The tool is occasionally used productively, but remains primarily an experiment. Typical usage scenarios:

  • Quick prototypes: For presentations or documentation where speed is more important than perfection
  • Template basis: As a starting point, which is then further processed in specialized tools
  • Exploration: To try out different visualization options for a data set

Not suitable for:

  • Production documentation with high quality requirements (error rate still too high)
  • Complex, highly customized diagrams (Mermaid limitations)
  • Batch processing of large amounts of data (performance reasons)

5.3 Findings from use#

Practical testing confirmed the theoretical findings:

The “last percent” is difficult: Getting from 95% to 99%+ reliability would probably require exponentially more effort. For a learning project, 95% is a good point, but not yet sufficient for production software.

Human-in-the-loop is valuable: The combination of automatic generation and manual editing works better than pure automation. Users can quickly make corrections where automation falls short.

Intent recognition remains the bottleneck: Even perfect code generation does not help if the wrong diagram type is selected. This issue was addressed in follow-up projects.

6. Metrics and comparability#

Scope:

  • 13,000 lines of code in total
  • 12,400 lines of Python
  • 27 Python files
  • 12 supported diagram types
  • 40+ templates in the library

Development time:

  • Specification: ~3.5 hours (initial 90 min + 4x 30 min refinement)
  • Implementation: ~2.5 hours (4 phases of 30-45 min each)
  • Total effort: ~6 hours over 2 weeks
  • Working method: Short sessions (10-15 min) in between

Quality development:

  • Initial: ~70% valid code
  • After ValidationAgent: ~80%
  • After pattern integration: ~88%
  • After syntax reference: ~95%

Performance:

  • Average generation time: 2-5 seconds (depending on the LLM)
  • Validation with correction: 5-15 seconds
  • Template fallback: <1 second

7. Conclusions#

The AI diagram generator demonstrates that systematic validation and syntax integration can significantly increase the reliability of LLM-generated syntax – from an initial ~70% to 95% in this project. The multi-agent architecture proved to be a structuring framework for LLM collaboration, although it remains unclear whether this can be generalized.

The key remaining challenge is the subsequent correction of erroneous code by LLMs themselves. Even with a complete syntax reference and multiple iterations, this is only successful in 80-85% of cases. This points to fundamental limitations of current LLM generations in complex syntax debugging tasks.
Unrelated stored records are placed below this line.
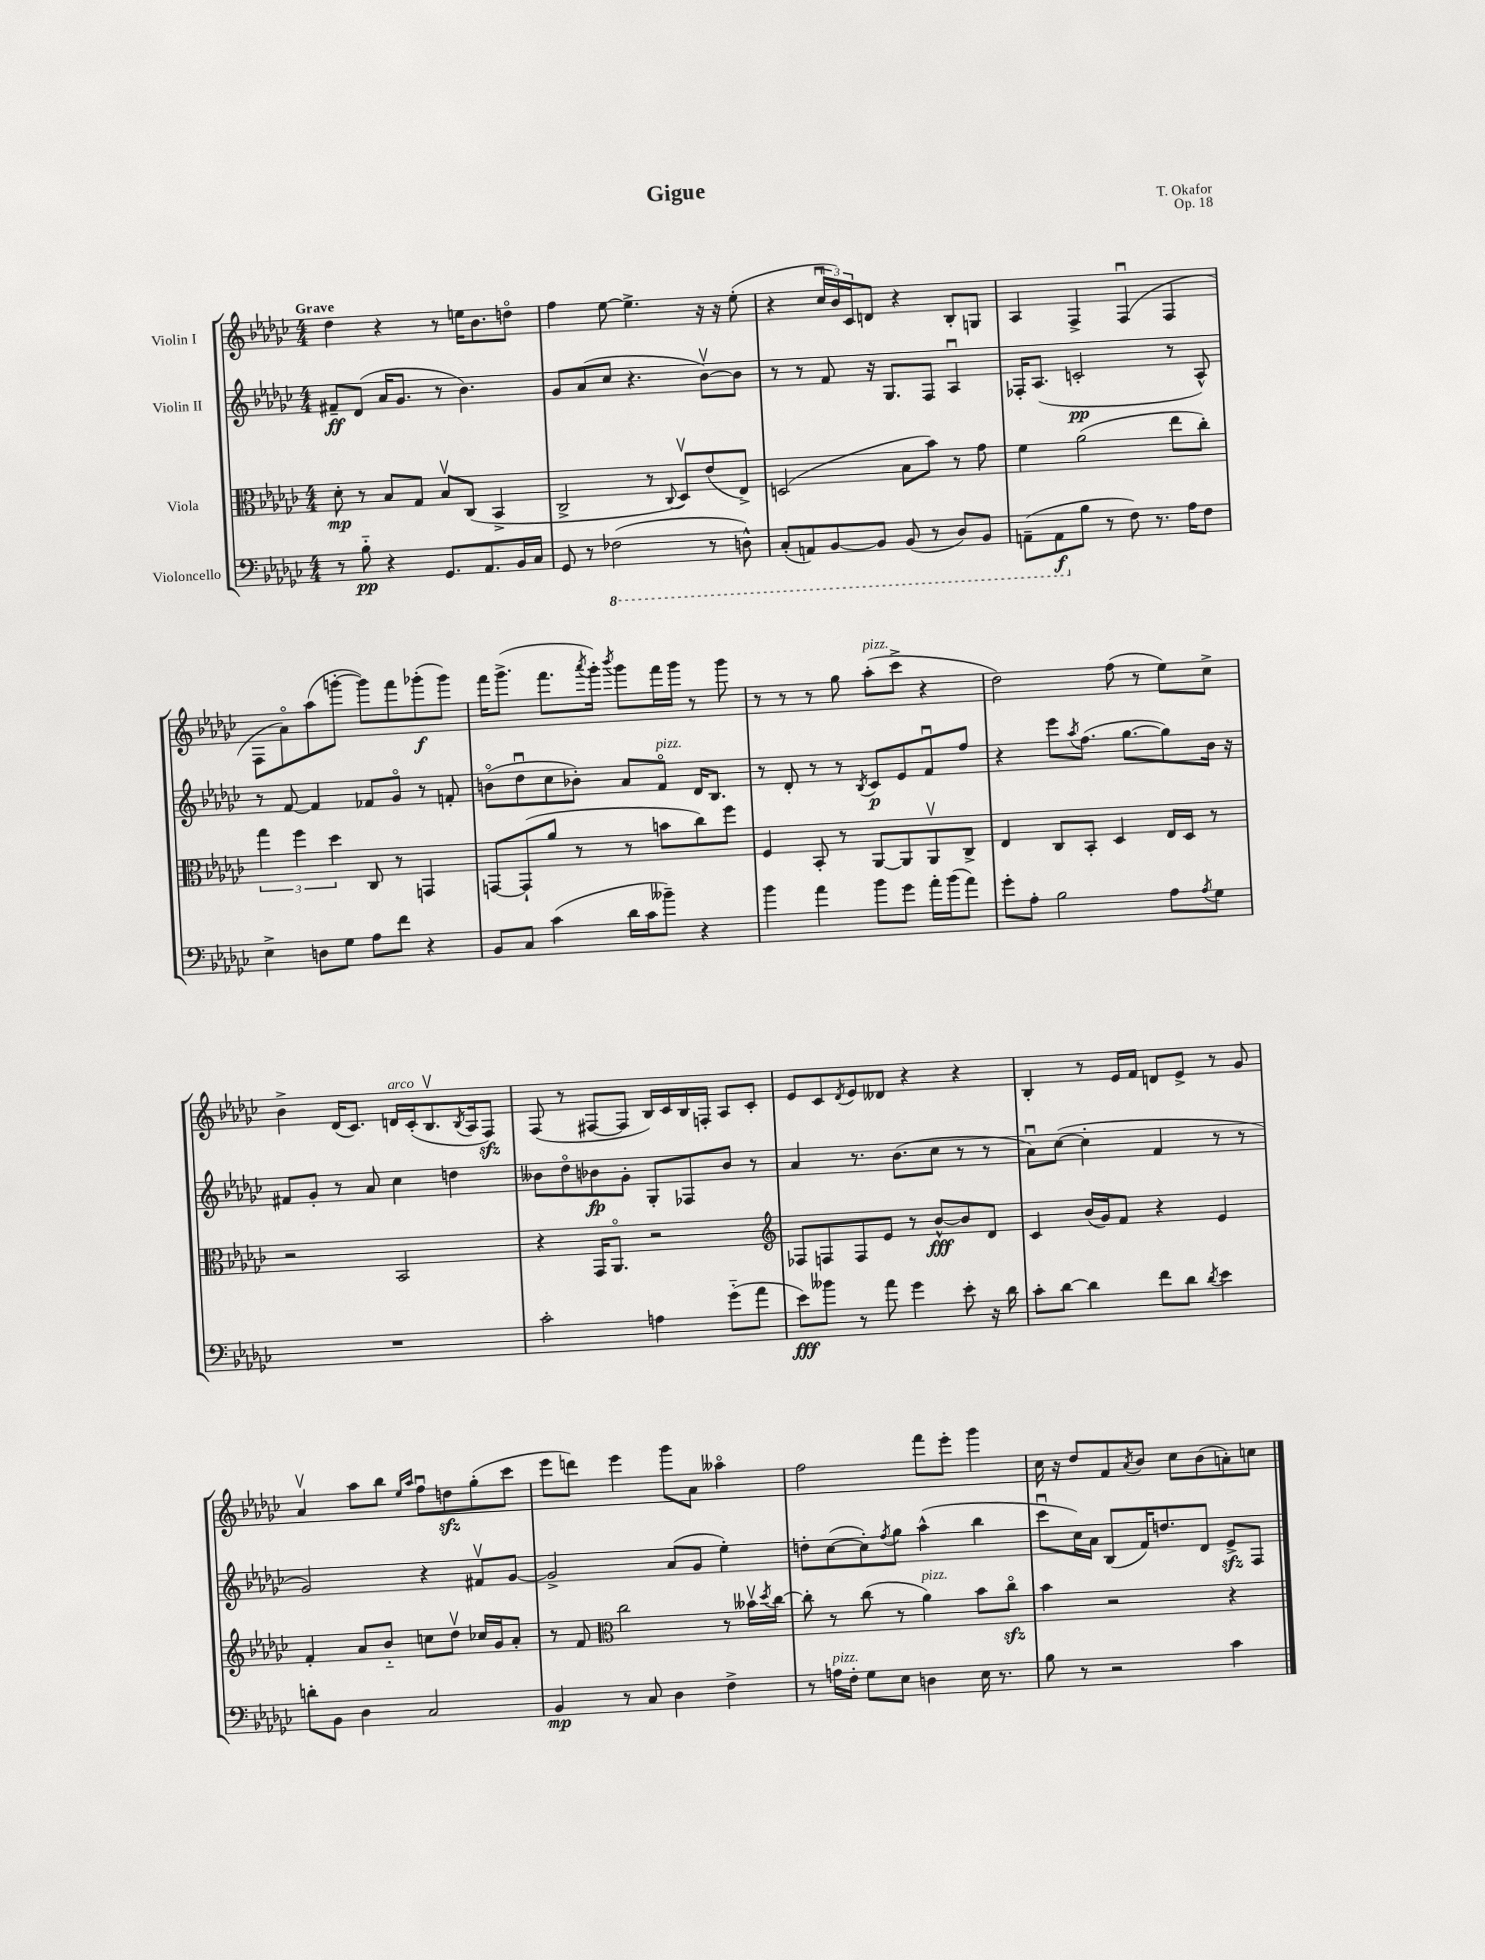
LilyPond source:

\header { title = "Gigue" composer = "T. Okafor" opus = "Op. 18" }
<<
\new StaffGroup <<
\new Staff = "s0" \with { instrumentName = "Violin I" } {
    \clef treble \key ges \major \numericTimeSignature \time 4/4 \tempo "Grave"
    des''4 r4 r8 e''16 bes'8. d''8\flageolet |
    f''4 ees''8~ ees''4.-> r16 r16 ees''8-.( |
    r4 \tuplet 3/2 { ces''16\downbow bes'16) ces'16 } d'8 r4 bes8-. g8 |
    aes4 f4-> f4\downbow( f4 |
    f8 aes'8\flageolet) aes''8( g'''8~-. g'''8) f'''8 ges'''8-.\f( ges'''8) |
    f'''16 ges'''8.->( f'''8. \acciaccatura { aes'''8 } ges'''16-.) \acciaccatura { bes'''8 } ges'''8 f'''16 ges'''16 r8 ges'''8 |
    r8 r8 r8 ges''8 aes''8-.^\markup { \italic "pizz." }( ces'''8-> r4 |
    des''2) f''8( r8 ees''8) ces''8-> |
    bes'4-> des'16( ces'8.) d'16^\markup { \italic "arco" } ces'16-.( bes8.\upbow \acciaccatura { bes8 } aes16 f8\sfz) |
    f8( r8 fis8~ fis8 bes16) ces'16 bes16 f16-. aes8 ces'8-. |
    ees'8 ces'8 \acciaccatura { des'8 } ees'8 deses'8 r4 r4 |
    bes4-. r8 ees'16 f'16 d'8 ees'8-> r8 ges'8 |
    aes'4\upbow aes''8 bes''8 \grace { ees''16 aes''16 } f''8\downbow d''8\sfz ges''8-.( ces'''8 |
    ees'''8 d'''8) ees'''4 ges'''8 aes'8 aeses''4\flageolet |
    f''2 f'''8 ees'''8-. ges'''4 |
    ces''16 r16 des''8 f'8 \acciaccatura { aes'8 } bes'8 ces''8 bes'8( a'8-.) c''8 \bar "|." |
}
\new Staff = "s1" \with { instrumentName = "Violin II" } {
    \clef treble \key ges \major \numericTimeSignature \time 4/4
    fis'8--\ff des'8( aes'16 ges'8. r8 bes'4.) |
    ges'8 aes'8( ces''8 r4. bes'8~\upbow) bes'8 |
    r8 r8 f'8 r16 ges8. f8 aes4\downbow |
    fes16-. aes8.( c'2-.\pp r8 aes8-^) |
    r8 f'8~ f'4 fes'8 ges'8\flageolet r8 f'8-. |
    b'8\flageolet( des''8\downbow ces''8 bes'8-.) aes'8 f'8\flageolet^\markup { \italic "pizz." } des'16 bes8. |
    r8 des'8-. r8 r8 \acciaccatura { bes8 } ces'8\p ees'8 f'8\downbow f''8 |
    r4 ees'''8 \acciaccatura { aes''8 } f''8.( ges''8.~ ges''8) bes'16 r16 |
    fis'8 ges'8-. r8 aes'8 ces''4 d''4 |
    beses'8 des''8\flageolet bes'8\fp ges'8-. ges8-. fes8 bes'8 r8 |
    aes'4 r8. bes'8.( ces''8 r8 r8 |
    aes'8\downbow) ces''8~( ces''4-. f'4 r8 r8 |
    ges'2) r4 fis'8\upbow ges'8~ |
    ges'2-> aes'8( ges'8 ees''4-.) |
    d''8-. ces''8~( ces''8-.) \acciaccatura { f''8 } ges''8 aes''4-^( bes''4 |
    ces'''8\downbow ces''16) aes'16 bes8( f'16) d''8. des'8 ees'8->\sfz f8 \bar "|." |
}
\new Staff = "s2" \with { instrumentName = "Viola" } {
    \clef alto \key ges \major \numericTimeSignature \time 4/4
    des'8-.\mp r8 bes8 ges8 bes8\upbow ces8( bes,4-> |
    ces2-> r8 \appoggiatura { ces8 } des8\upbow) ees'8( ees8->) |
    d2( bes8 bes'8) r8 ges'8 |
    f'4 aes'2( ees''8 ces''8-.) |
    \tuplet 3/2 { ges''4 f''4 des''4 } ces8 r8 g,4 |
    g,8~ g,8-!( aes'8 r8 r8 b'8 ces''8) f''8 |
    f4 bes,8-. r8 aes,8~ aes,8 aes,8\upbow ces8-> |
    ees4 ces8 bes,8-. des4 ees16 des16 r8 |
    r2 bes,2 |
    r4 ges,16 aes,8.\flageolet r2 |
    \clef treble fes8 f8 f8 ees'8 r8 bes'8~-^\fff bes'8 des'8 |
    ces'4 bes'16( ges'16) f'8 r4 ees'4 |
    f'4-. aes'8 bes'8-_ c''8 des''8\upbow ces''16 ges'16 aes'8-. |
    r8 f'8 \clef alto ces''2 r8 beses'16\upbow \acciaccatura { des''8 } ces''16~ |
    ces''8-. r8 ces''8( r8 aes'4^\markup { \italic "pizz." }) bes'8 ces''8\flageolet\sfz |
    bes'4 r2 r4 \bar "|." |
}
\new Staff = "s3" \with { instrumentName = "Violoncello" } {
    \clef bass \key ges \major \numericTimeSignature \time 4/4
    r8 bes8-_\pp r4 ges,8. aes,8. bes,16 ces16 |
    ges,8 r8 \ottava #-1 fes,2( r8 d,8-^) |
    ces,8-.( a,,8) bes,,8~ bes,,8 bes,,8( r8 des,8) bes,,8 |
    a,,8--( a,,8\f \ottava #0 bes8 r8 f8) r8. aes16 f8 |
    ees4-> d8 ges8 aes8 f'8 r4 |
    bes,8 ces8 ces'4( des'16 ces'16 beses'8--) r4 |
    bes'4 aes'4 bes'8 ges'8 aes'16-. bes'16( aes'8) |
    ges'8-. aes8-. bes2 aes8 \acciaccatura { aes8 } ges8 |
    R1 |
    ces'2-. a4 ges'8-_( aes'8 |
    ees'8\fff) beses'8 r8 aes'8 ges'4 ees'8-. r16 des'16 |
    ces'8-. des'8~ des'4 f'8 des'8 \acciaccatura { des'8 } ees'4 |
    d'8-. bes,8 des4 ces2 |
    bes,4\mp r8 ces8 des4 f4-> |
    r8 a16^\markup { \italic "pizz." } f16-. ges8 ees8 d4 ees16 r8. |
    bes8 r8 r2 ces'4 \bar "|." |
}
>>
>>
\layout { \context { \Score \remove "Bar_number_engraver" } }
The following practices have proven valuable for future projects:

  • Integration of complete syntax references from the outset
  • Validation as an integral part, not a retrospective add-on
  • Gradual quality iteration instead of big-bang perfection
  • Human-in-the-loop for the “last few percent”

Important limitation: All findings come from a single project and should not be understood as universally valid. They represent observations under specific conditions (specific LLMs, specific domain, specific developer) and require further validation.

The tool itself has not yet reached production readiness, but it functions as a learning vehicle and occasional aid. The methodological findings—especially regarding the validation pipeline and pattern integration—have already been incorporated into follow-up projects and are being further developed there.